Se da un lato i personaggi possono risultare ben caratterizzati e tutto sommato capaci di strappare più di un sorriso dall’altro, mai come in questo caso, l’abuso più totale degli stereotipi si fa sentire sin dalle prime battute: c’è il pervertito, quello che vive nel suo mondo immaginario perché non riesce ad accettare la realtà, la svampita con un corpo da modella, la tipa scontrosa fuori ma dolce dentro, quella cinica ma comprensiva e la ragazzina-genio dai comportamenti infantili ma capace di destreggiarsi magistralmente tra apparecchiature elettroniche di ogni tipo.
E se queste descrizioni non vi dicono niente buon per voi, siccome vi troverete di fronte a un’esperienza tutta nuova; quelli che, come il sottoscritto, invece masticano tale materia da tempo riusciranno a prevedere senza fatica l’andazzo della quasi totalità delle situazioni, limitando al minimo sindacale il fattore sorpresa, a cui spetta l’infausto compito di tenere incollati allo schermo.

Comparto tecnico
Sul piano prettamente visivo, il titolo si difende bene ma non benissimo: i disegni di personaggi e sfondi risultano dettagliati e belli da vedere, anche se la staticità generale non contribuisce particolarmente all’immedesimazione del giocatore.
Discorso differente per l’interfaccia, che paga a caro prezzo la sua natura stilosa: i menu risultano sì gradevoli e in linea col contesto, ma al contempo confusionari e mal strutturati. Ad aggiungere macchinosità ci pensa poi una pessima ripartizione dei comandi su Switch, che si rifà al layout di PlayStation Vita (sull’ammiraglia Nintendo viene impiegata B per confermare e A per tornare sui propri passi, una scelta non brillantissima che, almeno inizialmente, porterà a qualche strafalcione).
Va detto che è possibile personalizzare un minimo i controlli, ma ciò si applica solo durante le fasi di “gioco” e non nei menu; apprezzabile invece la scelta di riservare dorsali e grilletti a funzioni come il fast forward, il salvataggio e il caricamento veloce (è inoltre possibile tornare in qualsiasi momento alla scena desiderata tramite il consueto log degli eventi).

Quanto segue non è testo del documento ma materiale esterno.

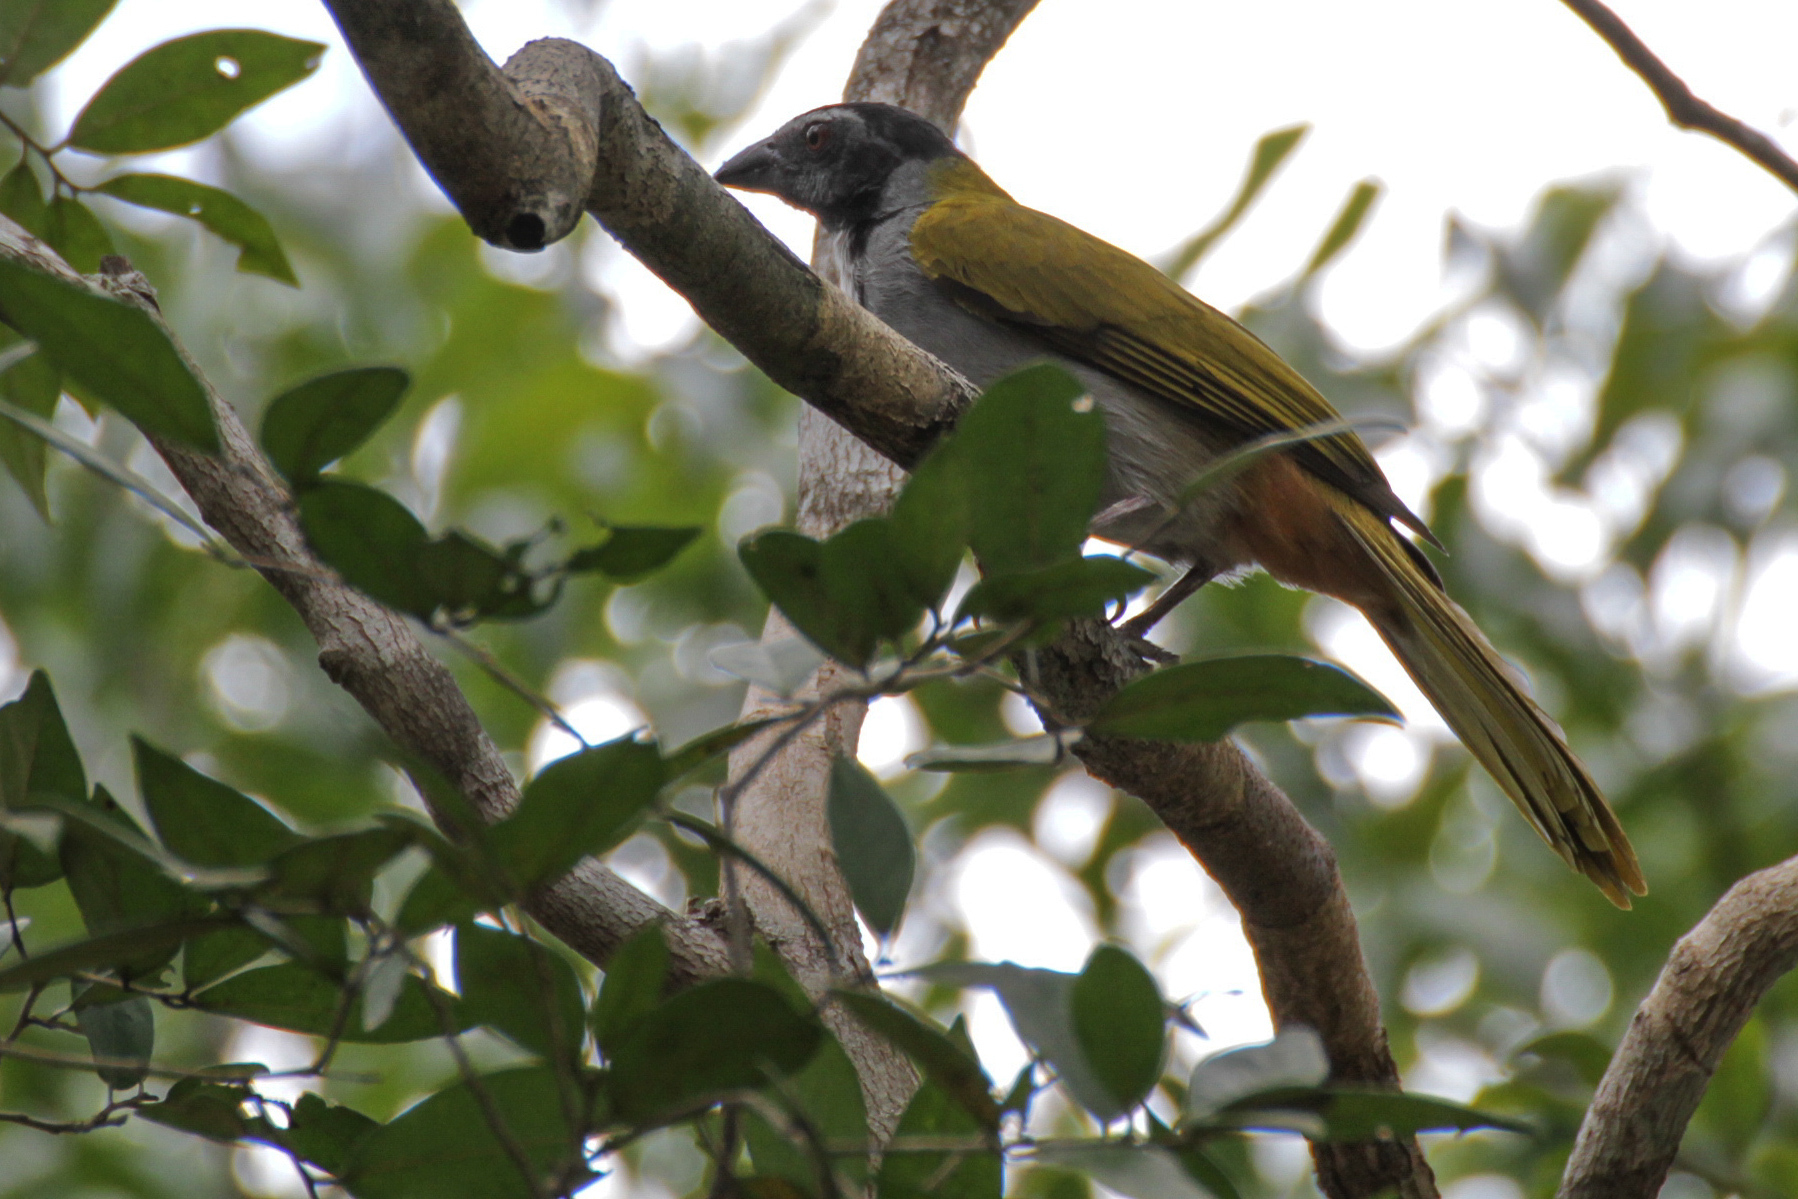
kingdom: Animalia
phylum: Chordata
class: Aves
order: Passeriformes
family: Thraupidae
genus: Saltator
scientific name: Saltator atriceps
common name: Black-headed saltator
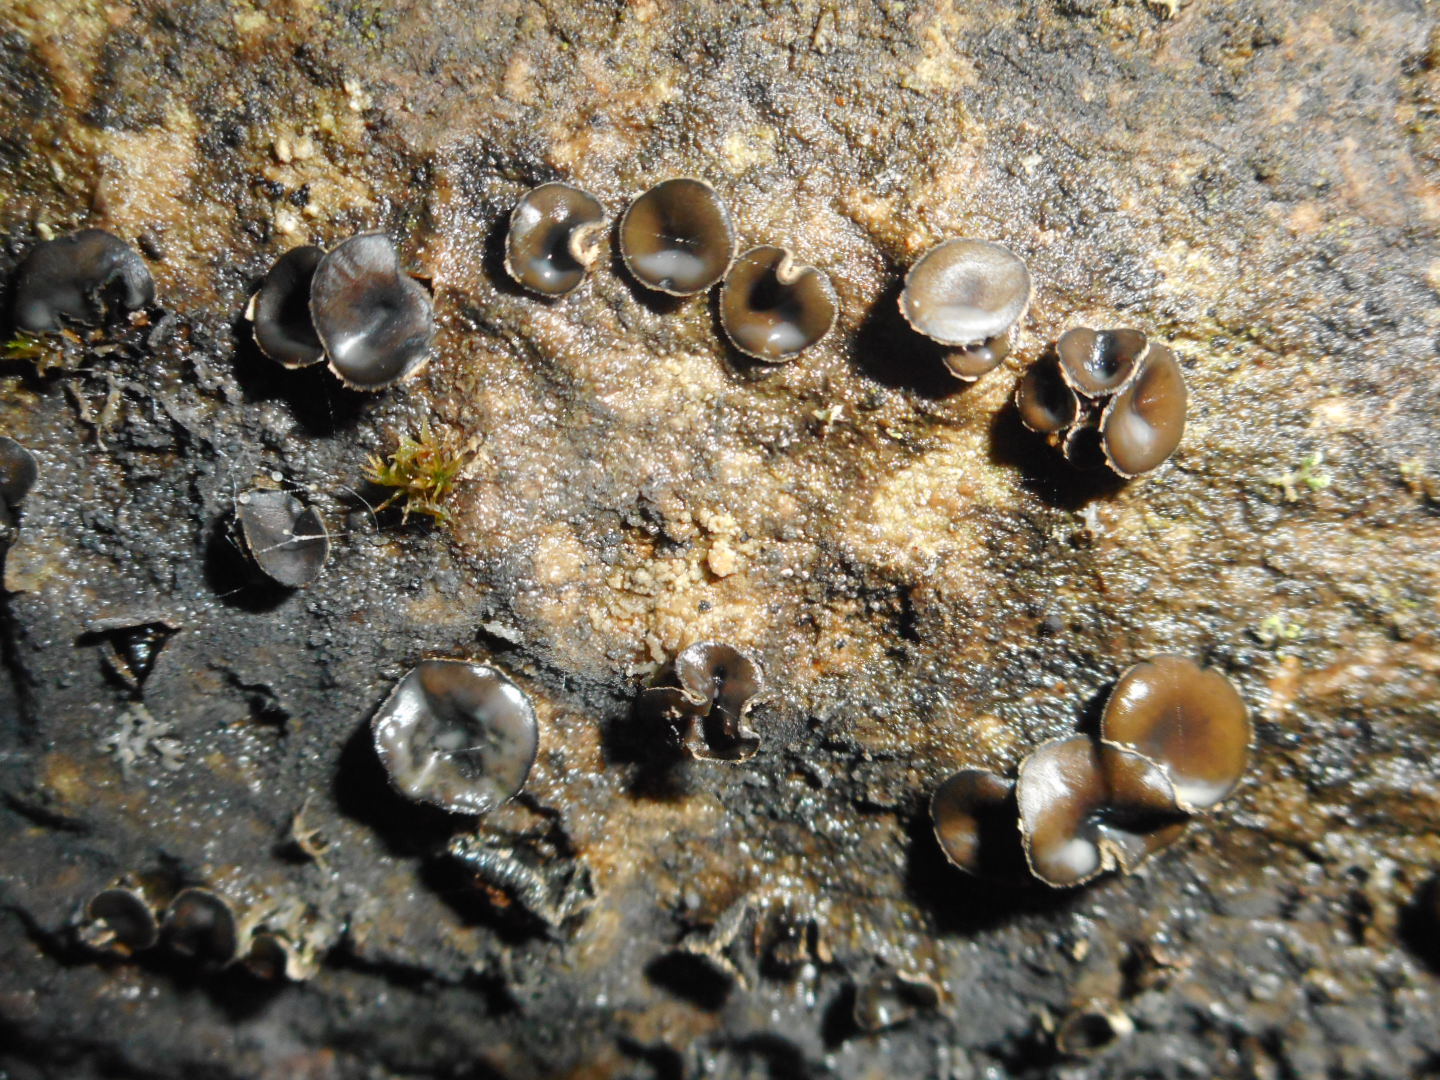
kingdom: Fungi
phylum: Ascomycota
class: Leotiomycetes
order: Helotiales
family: Sclerotiniaceae
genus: Sclerencoelia
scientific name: Sclerencoelia fraxinicola
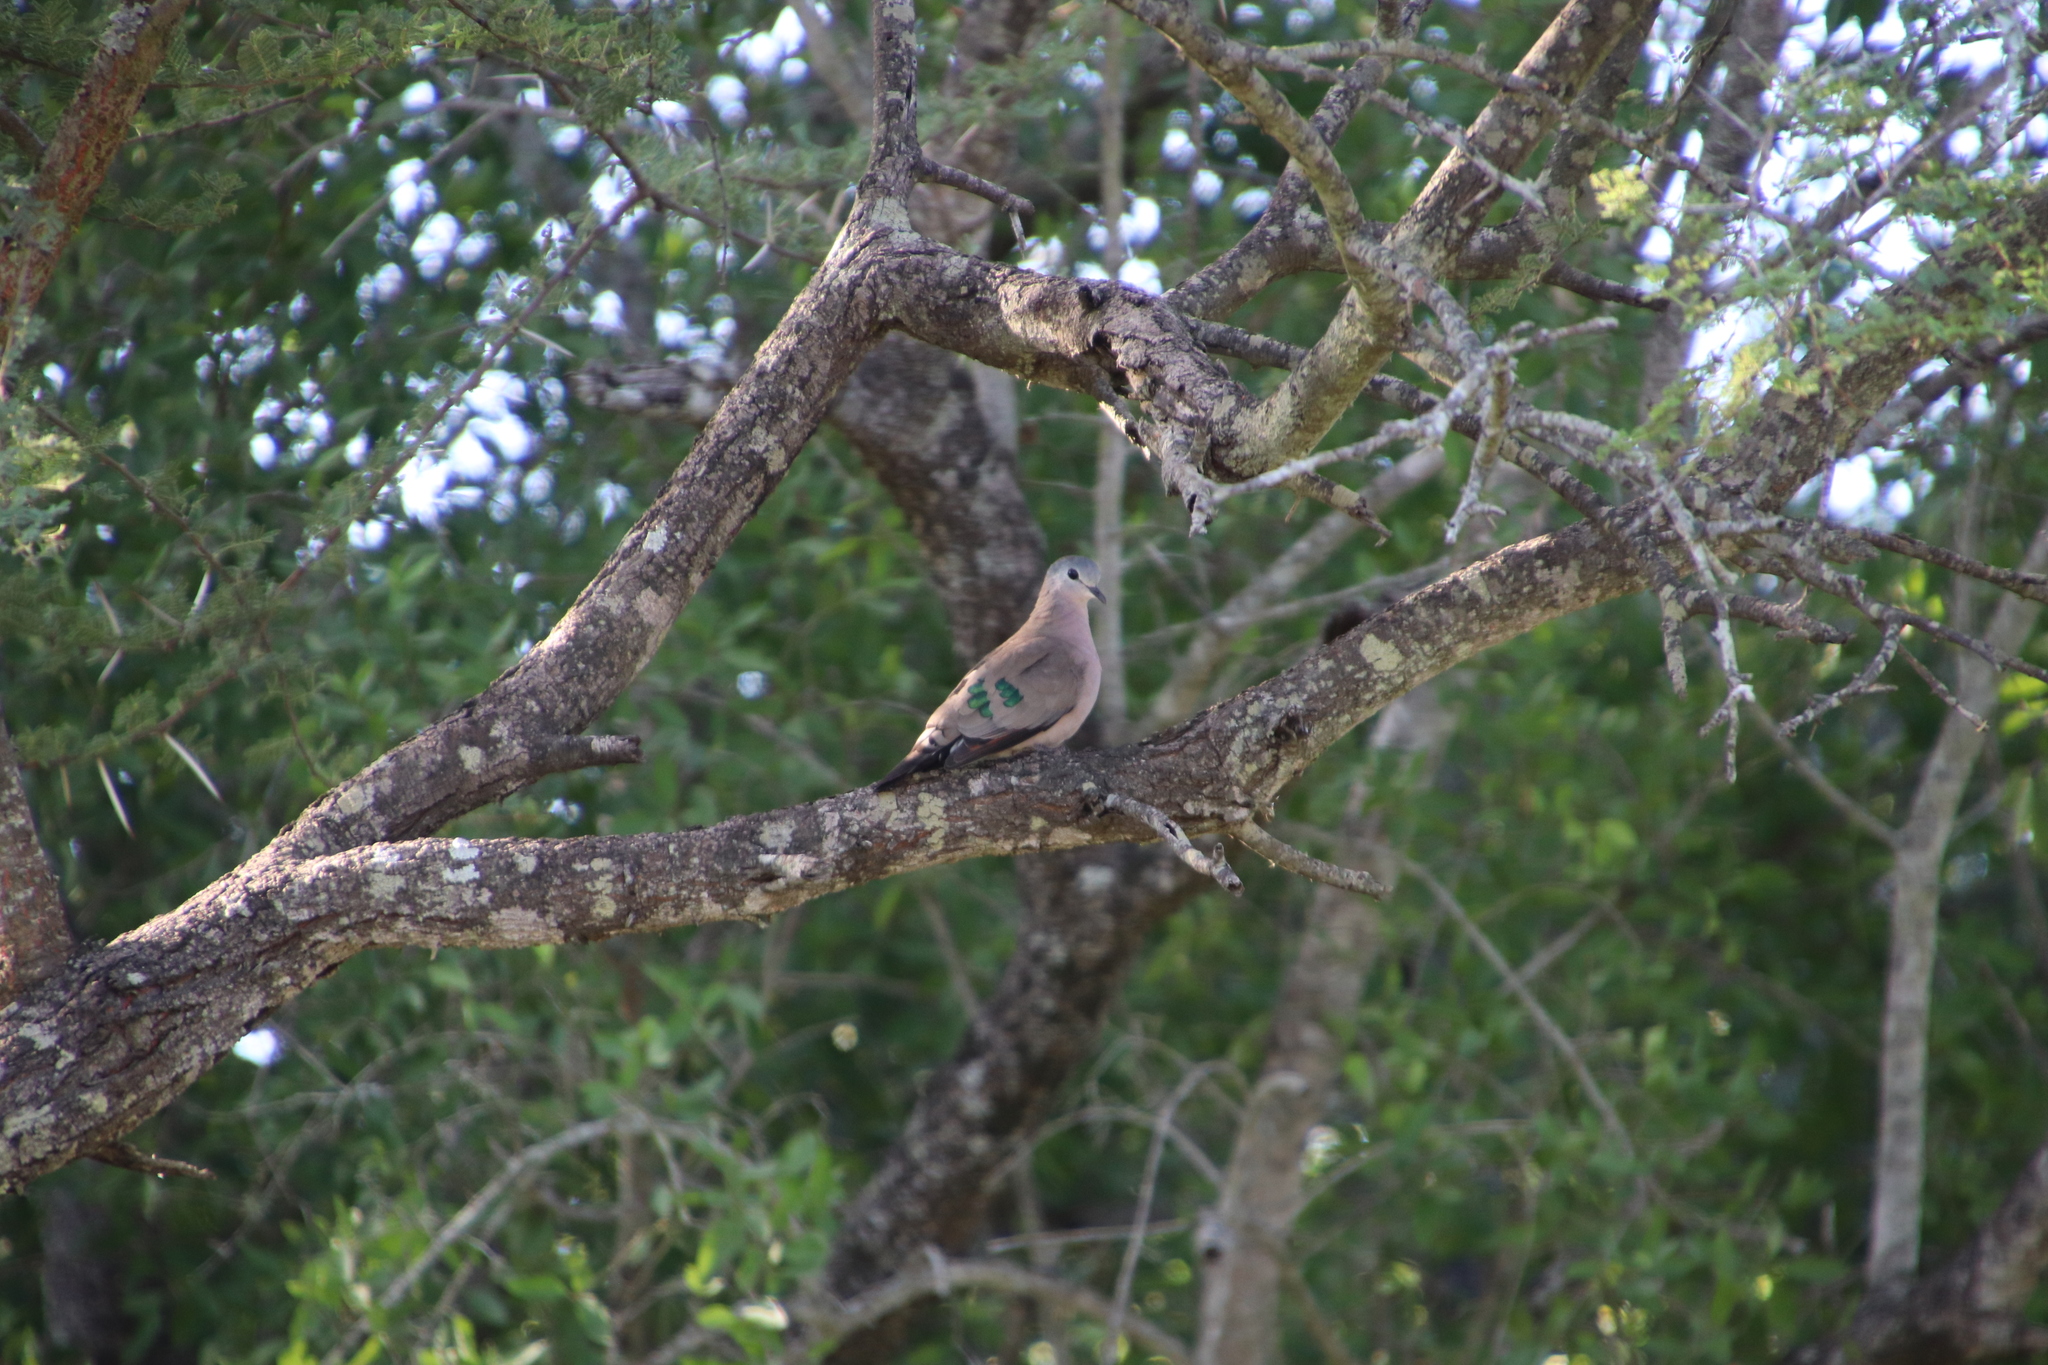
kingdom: Animalia
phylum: Chordata
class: Aves
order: Columbiformes
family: Columbidae
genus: Turtur
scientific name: Turtur chalcospilos
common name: Emerald-spotted wood dove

Parlando del sonoro invece son più dolori che gioie, dato che l’ottimo doppiaggio nipponico non riesce a far chiudere un occhio – o un orecchio – su una colonna sonora piuttosto detestabile, se si esclude la sigla d’apertura.

Conclusioni
Our World Is Ended aspirava a essere molto di più, ma le ottime premesse iniziali non riescono a concretizzarsi, traducendosi nell’ennesimo prodotto destinato a quella nicchia di giocatori capaci di soprassedere sull’intensivo impiego di stereotipi: una visual novel senza infamia e senza lode, in grado di intrattenere per qualche ora ma che difficilmente rigiocherete spinti dall’irrefrenabile voglia di scoprirne ogni anfratto narrativo. Perché semplicemente non ne vale la pena.